Render every line of the data below as a Markdown table with two columns, "Row" for the row number and "Line" for the line's text, omitting any blank lines.

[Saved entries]

════════

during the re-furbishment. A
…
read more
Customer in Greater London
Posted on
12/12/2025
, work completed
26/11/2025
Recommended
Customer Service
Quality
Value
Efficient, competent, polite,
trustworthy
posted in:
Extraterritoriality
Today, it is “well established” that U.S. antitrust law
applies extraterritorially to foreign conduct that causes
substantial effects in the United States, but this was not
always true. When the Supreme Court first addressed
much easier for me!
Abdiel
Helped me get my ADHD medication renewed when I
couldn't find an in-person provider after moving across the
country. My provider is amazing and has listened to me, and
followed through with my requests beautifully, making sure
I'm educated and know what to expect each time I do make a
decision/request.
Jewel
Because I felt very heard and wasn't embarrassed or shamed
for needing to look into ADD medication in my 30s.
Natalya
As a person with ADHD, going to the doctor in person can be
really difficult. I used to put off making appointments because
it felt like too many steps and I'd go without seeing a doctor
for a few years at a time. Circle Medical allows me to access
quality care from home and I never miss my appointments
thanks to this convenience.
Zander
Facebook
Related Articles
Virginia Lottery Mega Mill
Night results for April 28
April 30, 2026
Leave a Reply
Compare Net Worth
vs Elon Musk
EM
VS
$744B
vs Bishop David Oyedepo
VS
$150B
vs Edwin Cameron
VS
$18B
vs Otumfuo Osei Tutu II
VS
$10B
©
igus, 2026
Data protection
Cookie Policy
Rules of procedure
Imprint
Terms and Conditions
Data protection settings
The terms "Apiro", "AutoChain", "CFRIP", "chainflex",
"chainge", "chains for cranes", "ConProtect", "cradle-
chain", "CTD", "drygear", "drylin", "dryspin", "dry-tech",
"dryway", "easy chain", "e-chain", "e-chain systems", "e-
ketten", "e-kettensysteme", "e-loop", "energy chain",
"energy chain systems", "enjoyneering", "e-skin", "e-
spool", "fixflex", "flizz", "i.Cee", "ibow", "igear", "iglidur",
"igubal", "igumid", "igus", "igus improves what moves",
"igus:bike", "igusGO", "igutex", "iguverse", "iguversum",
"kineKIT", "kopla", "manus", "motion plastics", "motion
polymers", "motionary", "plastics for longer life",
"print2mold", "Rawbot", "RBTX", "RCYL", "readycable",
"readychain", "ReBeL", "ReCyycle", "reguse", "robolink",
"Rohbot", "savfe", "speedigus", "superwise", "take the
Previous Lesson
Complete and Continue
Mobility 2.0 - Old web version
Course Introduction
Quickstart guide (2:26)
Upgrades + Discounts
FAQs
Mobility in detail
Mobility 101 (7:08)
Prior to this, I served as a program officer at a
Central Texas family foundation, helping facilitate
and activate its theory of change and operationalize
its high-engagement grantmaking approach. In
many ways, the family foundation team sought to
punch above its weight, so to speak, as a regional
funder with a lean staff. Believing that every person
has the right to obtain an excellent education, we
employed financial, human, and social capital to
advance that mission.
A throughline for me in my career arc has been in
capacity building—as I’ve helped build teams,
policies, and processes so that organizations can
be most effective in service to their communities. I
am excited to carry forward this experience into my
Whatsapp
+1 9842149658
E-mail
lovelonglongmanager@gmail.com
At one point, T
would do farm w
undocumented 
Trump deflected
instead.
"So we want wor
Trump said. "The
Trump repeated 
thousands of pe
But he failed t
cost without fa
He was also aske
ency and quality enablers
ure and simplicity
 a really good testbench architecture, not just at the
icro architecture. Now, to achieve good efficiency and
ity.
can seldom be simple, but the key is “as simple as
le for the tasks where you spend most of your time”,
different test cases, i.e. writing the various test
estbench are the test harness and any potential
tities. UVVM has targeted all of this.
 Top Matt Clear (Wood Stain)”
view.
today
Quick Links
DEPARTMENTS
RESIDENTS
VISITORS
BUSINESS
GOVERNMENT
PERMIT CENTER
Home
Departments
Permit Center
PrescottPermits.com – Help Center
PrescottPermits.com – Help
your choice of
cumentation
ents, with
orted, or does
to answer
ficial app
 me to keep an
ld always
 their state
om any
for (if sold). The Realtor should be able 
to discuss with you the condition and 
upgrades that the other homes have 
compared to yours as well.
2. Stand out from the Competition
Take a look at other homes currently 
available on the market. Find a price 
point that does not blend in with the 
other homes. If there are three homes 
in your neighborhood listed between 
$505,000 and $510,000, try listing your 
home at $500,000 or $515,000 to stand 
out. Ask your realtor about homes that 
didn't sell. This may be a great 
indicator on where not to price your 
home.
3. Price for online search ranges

════════

## YOUR RESPONSE
| Row | Line |
|---|---|
| 1 | during the re-furbishment. A |
| 2 | … |
| 3 | read more |
| 4 | Customer in Greater London |
| 5 | Posted on |
| 6 | 12/12/2025 |
| 7 | , work completed |
| 8 | 26/11/2025 |
| 9 | Recommended |
| 10 | Customer Service |
| 11 | Quality |
| 12 | Value |
| 13 | Efficient, competent, polite, |
| 14 | trustworthy |
| 15 | posted in: |
| 16 | Extraterritoriality |
| 17 | Today, it is “well established” that U.S. antitrust law |
| 18 | applies extraterritorially to foreign conduct that causes |
| 19 | substantial effects in the United States, but this was not |
| 20 | always true. When the Supreme Court first addressed |
| 21 | much easier for me! |
| 22 | Abdiel |
| 23 | Helped me get my ADHD medication renewed when I |
| 24 | couldn't find an in-person provider after moving across the |
| 25 | country. My provider is amazing and has listened to me, and |
| 26 | followed through with my requests beautifully, making sure |
| 27 | I'm educated and know what to expect each time I do make a |
| 28 | decision/request. |
| 29 | Jewel |
| 30 | Because I felt very heard and wasn't embarrassed or shamed |
| 31 | for needing to look into ADD medication in my 30s. |
| 32 | Natalya |
| 33 | As a person with ADHD, going to the doctor in person can be |
| 34 | really difficult. I used to put off making appointments because |
| 35 | it felt like too many steps and I'd go without seeing a doctor |
| 36 | for a few years at a time. Circle Medical allows me to access |
| 37 | quality care from home and I never miss my appointments |
| 38 | thanks to this convenience. |
| 39 | Zander |
| 40 | Facebook |
| 41 | Related Articles |
| 42 | Virginia Lottery Mega Mill |
| 43 | Night results for April 28 |
| 44 | April 30, 2026 |
| 45 | Leave a Reply |
| 46 | Compare Net Worth |
| 47 | vs Elon Musk |
| 48 | EM |
| 49 | VS |
| 50 | $744B |
| 51 | vs Bishop David Oyedepo |
| 52 | VS |
| 53 | $150B |
| 54 | vs Edwin Cameron |
| 55 | VS |
| 56 | $18B |
| 57 | vs Otumfuo Osei Tutu II |
| 58 | VS |
| 59 | $10B |
| 60 | © |
| 61 | igus, 2026 |
| 62 | Data protection |
| 63 | Cookie Policy |
| 64 | Rules of procedure |
| 65 | Imprint |
| 66 | Terms and Conditions |
| 67 | Data protection settings |
| 68 | The terms "Apiro", "AutoChain", "CFRIP", "chainflex", |
| 69 | "chainge", "chains for cranes", "ConProtect", "cradle- |
| 70 | chain", "CTD", "drygear", "drylin", "dryspin", "dry-tech", |
| 71 | "dryway", "easy chain", "e-chain", "e-chain systems", "e- |
| 72 | ketten", "e-kettensysteme", "e-loop", "energy chain", |
| 73 | "energy chain systems", "enjoyneering", "e-skin", "e- |
| 74 | spool", "fixflex", "flizz", "i.Cee", "ibow", "igear", "iglidur", |
| 75 | "igubal", "igumid", "igus", "igus improves what moves", |
| 76 | "igus:bike", "igusGO", "igutex", "iguverse", "iguversum", |
| 77 | "kineKIT", "kopla", "manus", "motion plastics", "motion |
| 78 | polymers", "motionary", "plastics for longer life", |
| 79 | "print2mold", "Rawbot", "RBTX", "RCYL", "readycable", |
| 80 | "readychain", "ReBeL", "ReCyycle", "reguse", "robolink", |
| 81 | "Rohbot", "savfe", "speedigus", "superwise", "take the |
| 82 | Previous Lesson |
| 83 | Complete and Continue |
| 84 | Mobility 2.0 - Old web version |
| 85 | Course Introduction |
| 86 | Quickstart guide (2:26) |
| 87 | Upgrades + Discounts |
| 88 | FAQs |
| 89 | Mobility in detail |
| 90 | Mobility 101 (7:08) |
| 91 | Prior to this, I served as a program officer at a |
| 92 | Central Texas family foundation, helping facilitate |
| 93 | and activate its theory of change and operationalize |
| 94 | its high-engagement grantmaking approach. In |
| 95 | many ways, the family foundation team sought to |
| 96 | punch above its weight, so to speak, as a regional |
| 97 | funder with a lean staff. Believing that every person |
| 98 | has the right to obtain an excellent education, we |
| 99 | employed financial, human, and social capital to |
| 100 | advance that mission. |
| 101 | A throughline for me in my career arc has been in |
| 102 | capacity building—as I’ve helped build teams, |
| 103 | policies, and processes so that organizations can |
| 104 | be most effective in service to their communities. I |
| 105 | am excited to carry forward this experience into my |
| 106 | Whatsapp |
| 107 | +1 9842149658 |
| 108 | E-mail |
| 109 | lovelonglongmanager@gmail.com |
| 110 | At one point, T |
| 111 | would do farm w |
| 112 | undocumented  |
| 113 | Trump deflected |
| 114 | instead. |
| 115 | "So we want wor |
| 116 | Trump said. "The |
| 117 | Trump repeated  |
| 118 | thousands of pe |
| 119 | But he failed t |
| 120 | cost without fa |
| 121 | He was also aske |
| 122 | ency and quality enablers |
| 123 | ure and simplicity |
| 124 |  a really good testbench architecture, not just at the |
| 125 | icro architecture. Now, to achieve good efficiency and |
| 126 | ity. |
| 127 | can seldom be simple, but the key is “as simple as |
| 128 | le for the tasks where you spend most of your time”, |
| 129 | different test cases, i.e. writing the various test |
| 130 | estbench are the test harness and any potential |
| 131 | tities. UVVM has targeted all of this. |
| 132 |  Top Matt Clear (Wood Stain)” |
| 133 | view. |
| 134 | today |
| 135 | Quick Links |
| 136 | DEPARTMENTS |
| 137 | RESIDENTS |
| 138 | VISITORS |
| 139 | BUSINESS |
| 140 | GOVERNMENT |
| 141 | PERMIT CENTER |
| 142 | Home |
| 143 | Departments |
| 144 | Permit Center |
| 145 | PrescottPermits.com – Help Center |
| 146 | PrescottPermits.com – Help |
| 147 | your choice of |
| 148 | cumentation |
| 149 | ents, with |
| 150 | orted, or does |
| 151 | to answer |
| 152 | ficial app |
| 153 |  me to keep an |
| 154 | ld always |
| 155 |  their state |
| 156 | om any |
| 157 | for (if sold). The Realtor should be able  |
| 158 | to discuss with you the condition and  |
| 159 | upgrades that the other homes have  |
| 160 | compared to yours as well. |
| 161 | 2. Stand out from the Competition |
| 162 | Take a look at other homes currently  |
| 163 | available on the market. Find a price  |
| 164 | point that does not blend in with the  |
| 165 | other homes. If there are three homes  |
| 166 | in your neighborhood listed between  |
| 167 | $505,000 and $510,000, try listing your  |
| 168 | home at $500,000 or $515,000 to stand  |
| 169 | out. Ask your realtor about homes that  |
| 170 | didn't sell. This may be a great  |
| 171 | indicator on where not to price your  |
| 172 | home. |
| 173 | 3. Price for online search ranges |